Bunun açık ispatını, Türkiye'nin savunma sanayisindeki geldiği nokta ile bulabilirsiniz.
En önemli durum ise; Erdoğan politikalarıyla, Türkiye'nin yakaladığı durumla, Aliyev'in projeksiyonuyla, Azerbaycan'ın yakalayabildiği durum, mütenasip oldu.
Yani iki devletin başkanları ile birlikte kurgulayabildiği konjonktür, dünyadaki mevcut konjonktüre paralel geliştirildi.
Erdoğan ve Aliyev tandemi
Türkiye-Azerbaycan tandemi için yolları kolaylaştırdı, zemin oluşturdu ve gelecek inşası için hedefler belirleyebildi.
Demek ki, her defasında yazılarımda üzerinde durduğum "Tarihte liderlerin rolü inkâr edilemez" tezi, her defasında güncelleniyor ve hakikat olduğunu teyit etmiş oluyor.
Yeni dünya siyasetinde, artık yeni ittifaklardan bahsediyoruz.
Uzun yıllardır bu ittifaklardan birinin de Türk-İslam dünyası olacağını savunuyorum.
Ciddi sorunlar vardır.
İslam ülkelerinde de önüne geçmede zorluk yaşadığımız durumlar da söz konusudur.

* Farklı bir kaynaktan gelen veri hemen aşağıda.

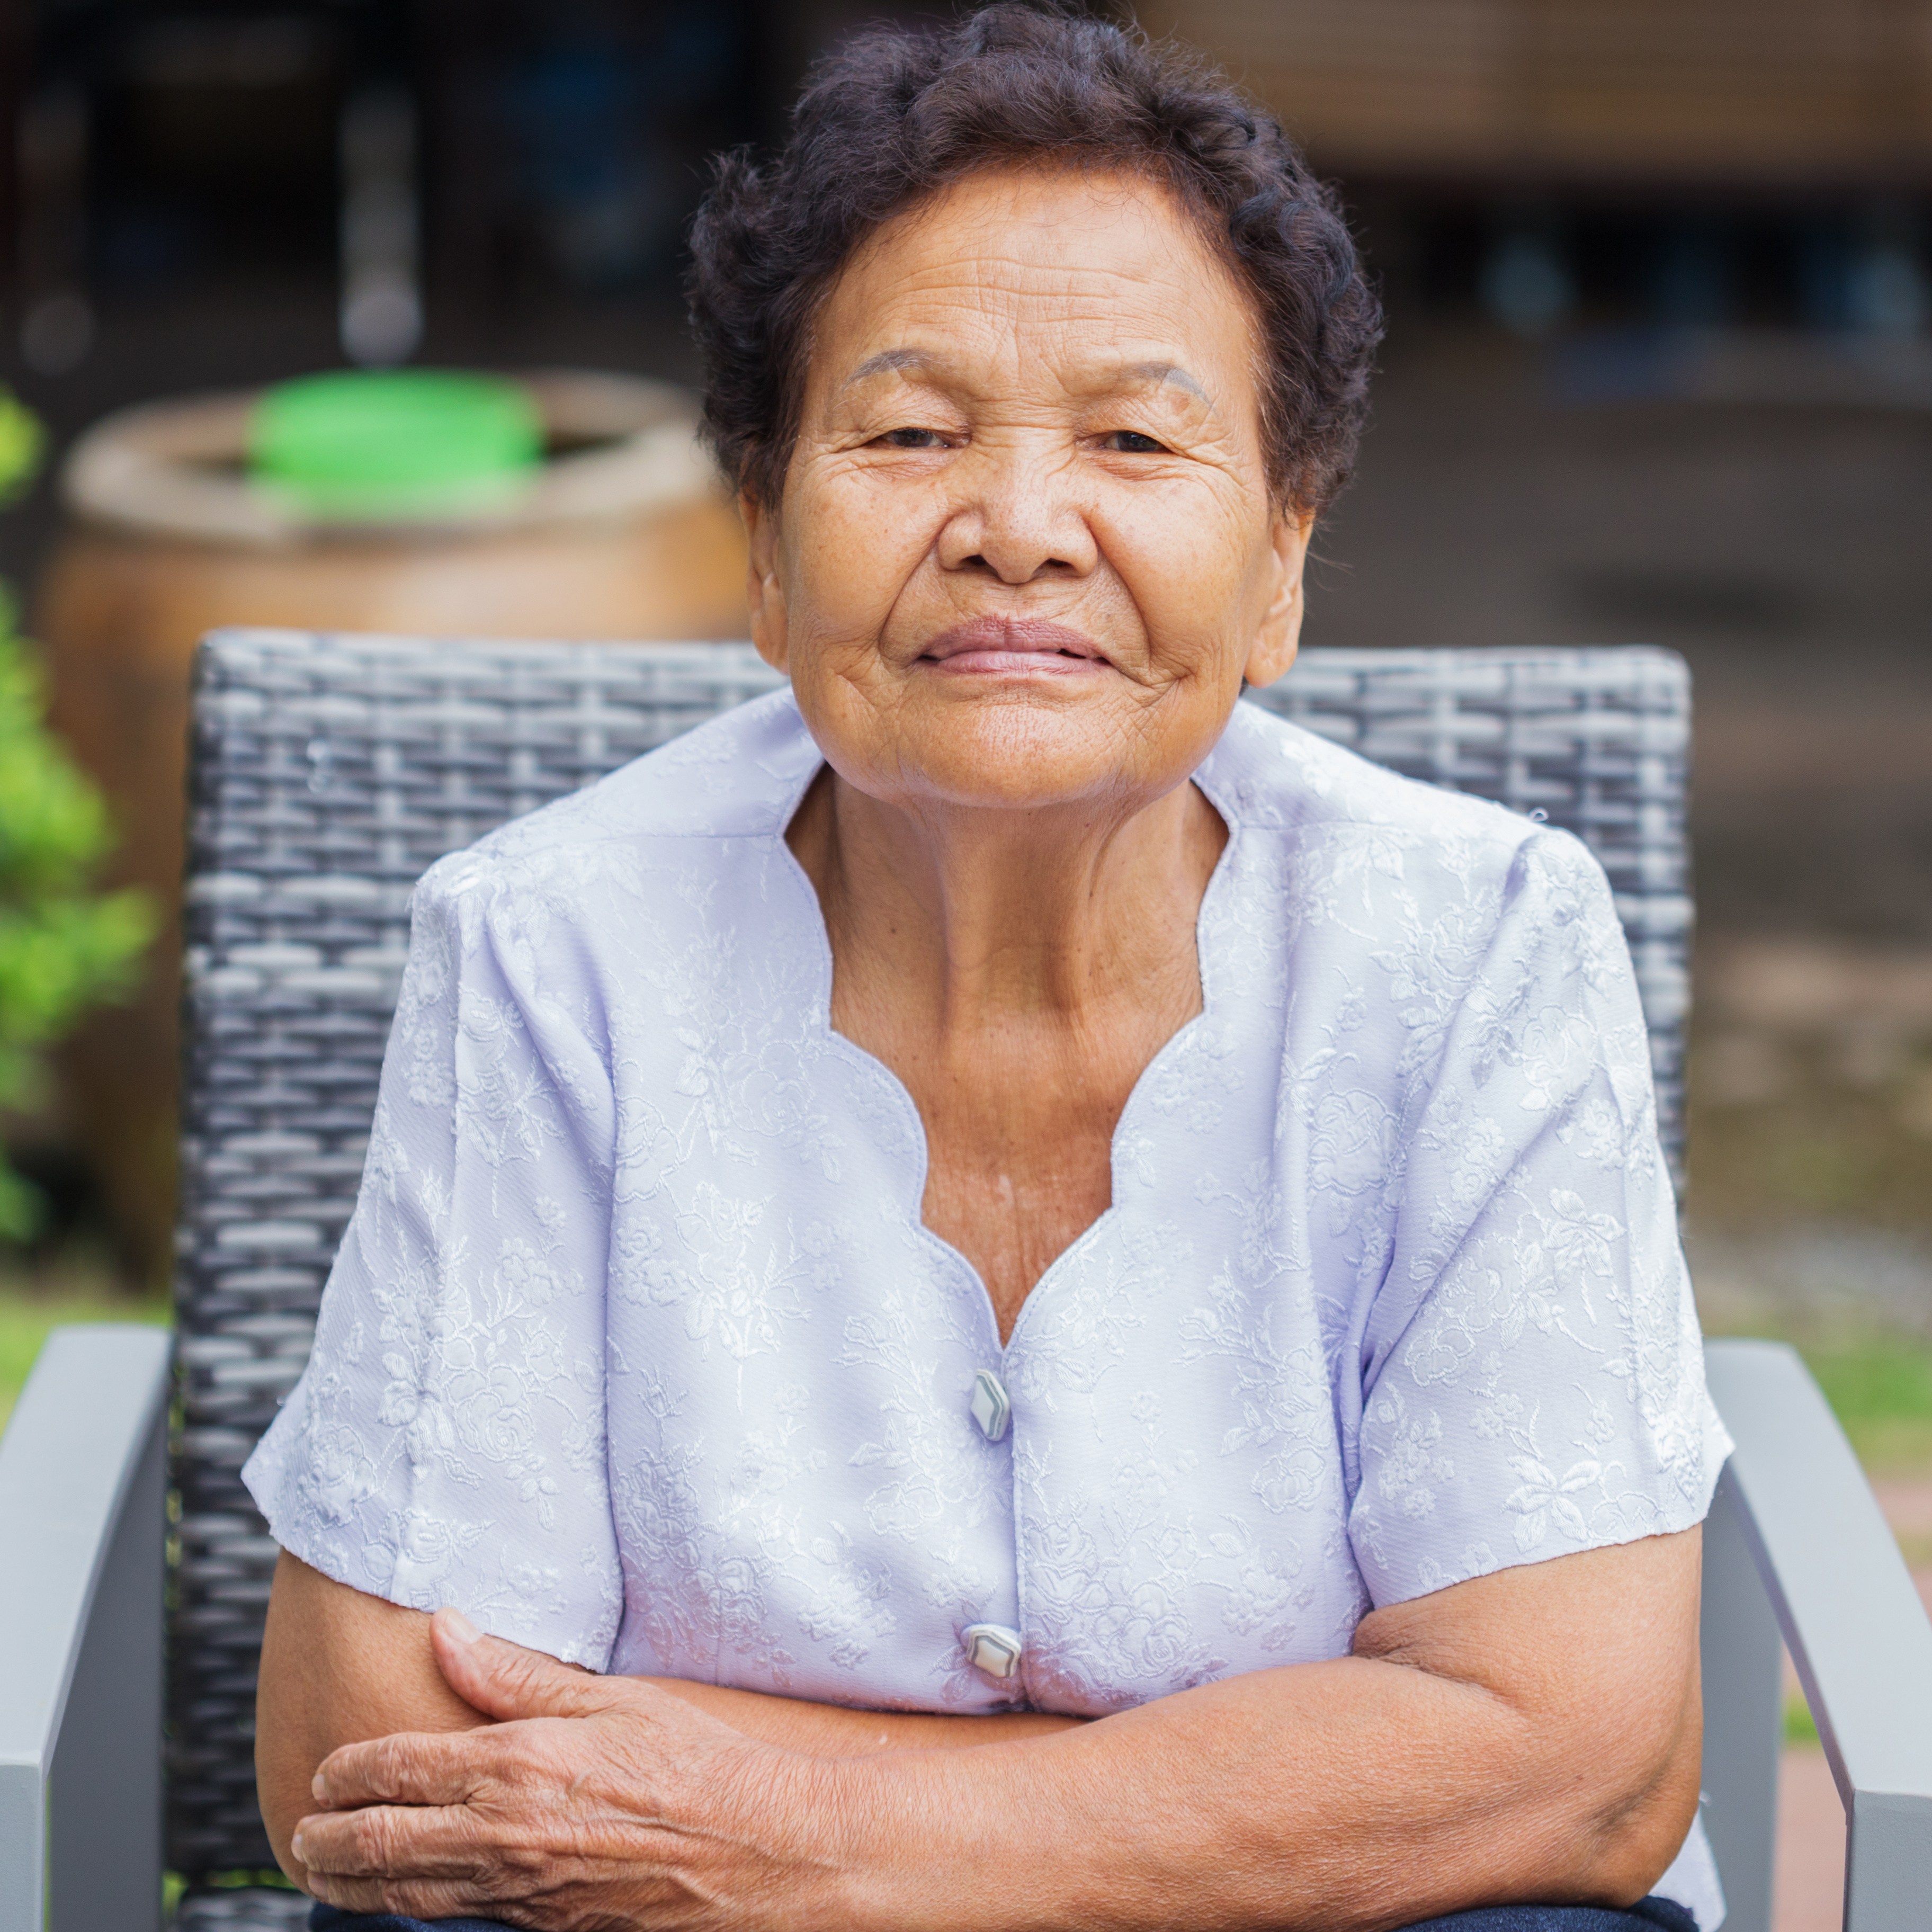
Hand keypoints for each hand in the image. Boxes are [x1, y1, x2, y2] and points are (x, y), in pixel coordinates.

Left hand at [291, 1607, 848, 1927]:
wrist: (756, 1851)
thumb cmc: (693, 1763)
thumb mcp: (609, 1697)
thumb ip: (515, 1674)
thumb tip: (446, 1630)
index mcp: (513, 1768)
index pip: (395, 1770)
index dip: (346, 1770)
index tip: (323, 1768)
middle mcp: (501, 1837)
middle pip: (378, 1847)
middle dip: (325, 1838)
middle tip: (301, 1828)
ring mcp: (517, 1893)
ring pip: (403, 1897)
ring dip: (353, 1884)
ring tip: (324, 1868)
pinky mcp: (541, 1927)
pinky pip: (453, 1918)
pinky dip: (410, 1907)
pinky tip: (406, 1895)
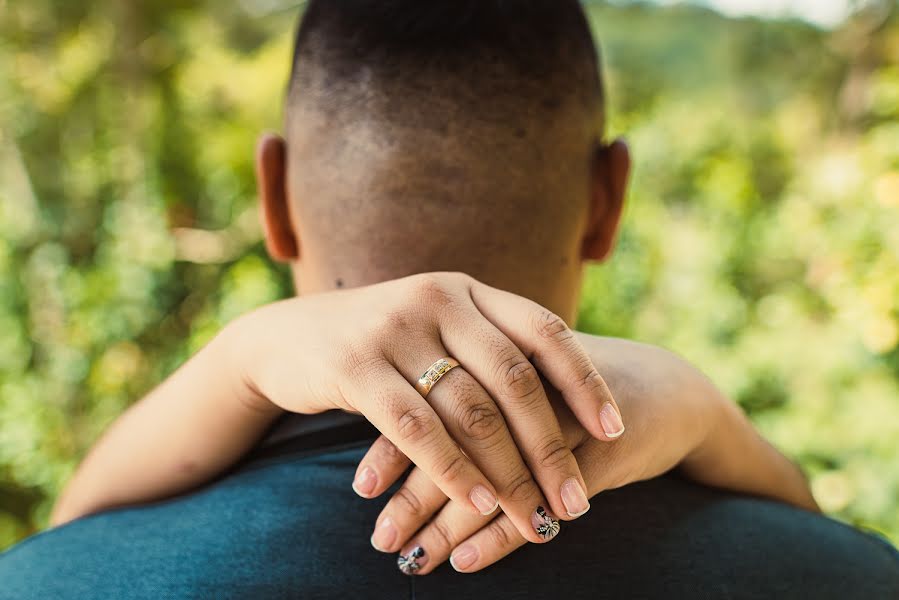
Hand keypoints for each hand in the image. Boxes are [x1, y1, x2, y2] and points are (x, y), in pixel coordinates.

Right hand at [231, 272, 625, 544]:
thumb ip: (482, 348)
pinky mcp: (356, 365)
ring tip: (533, 517)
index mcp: (466, 291)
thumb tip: (557, 400)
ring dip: (508, 471)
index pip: (543, 331)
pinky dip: (452, 469)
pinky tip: (475, 501)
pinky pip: (417, 427)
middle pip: (515, 379)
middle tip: (576, 502)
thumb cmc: (375, 344)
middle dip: (551, 447)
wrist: (283, 339)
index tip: (615, 430)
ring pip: (470, 409)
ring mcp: (395, 328)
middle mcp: (438, 299)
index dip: (585, 381)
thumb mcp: (431, 329)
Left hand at [357, 337, 718, 573]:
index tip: (362, 488)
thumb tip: (401, 434)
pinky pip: (541, 498)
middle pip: (457, 443)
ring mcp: (565, 414)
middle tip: (382, 539)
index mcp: (499, 356)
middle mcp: (527, 382)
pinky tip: (465, 559)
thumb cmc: (573, 393)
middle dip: (415, 496)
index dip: (395, 447)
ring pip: (494, 476)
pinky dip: (500, 534)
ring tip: (412, 560)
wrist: (660, 389)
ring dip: (448, 524)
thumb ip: (472, 397)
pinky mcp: (601, 448)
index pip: (433, 403)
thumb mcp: (525, 384)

Sadece Filistin meselesinde İslam coğrafyasının acizliği, bize liderlerin neleri yapıp neleri yapamadıklarına dair işaretleri açıktan verebiliyor!
Erdoğan ve Aliyev aynı motivasyon ile "Türk dünyası bizim ailemizdir" diyor. Burada bir ahenk vardır. Birbirini tamamlama ve bu cazibe merkezinin yeni misyonu vardır.
Orta Asya'daki Türk devletlerinden aynı yüksek sesleri, şimdi duymamak garip gelebilir. Ama ben bu konuda Başkan Aliyev'in tanımlamasına katılıyorum.
"Orta Asya'daki kardeşler yavaş yavaş bize yaklaşacaktır." Azerbaycan'ın, Orta Asya'daki devletlerden bu konuda daha fazla yol yürüdüğü açıktır.
Ayrıca toplum ve devlet ilişkileri konusunda da Azerbaycan birçok sorunlarını aşmak için çaba harcıyor. Tabii her devletin kendi dengeleri vardır.
Türkiye ve Erdoğan liderliği, Azerbaycan ile geliştirdiği ilişkileri Orta Asya'da yayılmasını sağlamak elzemdir ama zaman istiyor!
Özbekistan daha cesur adımlara meyilli.
Bu gelişmeler için Türk dünyası mottosunu reel-politik çerçeveye oturtmak gerekiyor.
Erdoğan ve Aliyev, gelecek nesillere ciddi bir mirasın temelini oluşturmaktadır.
Yeni dünyada yeni ittifaklar boy gösterecek. Türk dünyası ailesi ise bunlardan biridir.
Türkiye ve Azerbaycan İttifakı, aralarındaki tüm engelleri kaldırma konusunda da test edilecek algoritmalara sahiptir.
Orta Asya'daki devletlerimizle bir sistem oluşturmak için Türkiye ve Azerbaycan, birçok yeniliklere meydan olmalıdır.
Toplumdaki sorunların çözümleri dâhil, Azerbaycan bu konuda Orta Asya'daki devletler için fener olmalı.
Türkiye'nin direk ilişkileri vardır ve güzeldir ama Azerbaycan ile arasındaki ilişki felsefesini öyle bir cazibe haline getirmeli ki, Orta Asya'daki devletler tabularını kırabilsin. Cesaret alsınlar, değişim ve dönüşümden korkmasınlar!
Ortak dil, ortak tarih, ortak siyaset, ortak politikalar, ortak ordu kadar; ortak adalet ve paylaşım sistemi anlayışının da anahtarı, Erdoğan ve Aliyev tandeminden ilham almalı.
Aksi takdirde başkaları sorunlu alanlarımızı düşmanca mayınlarla doldurur, Allah korusun!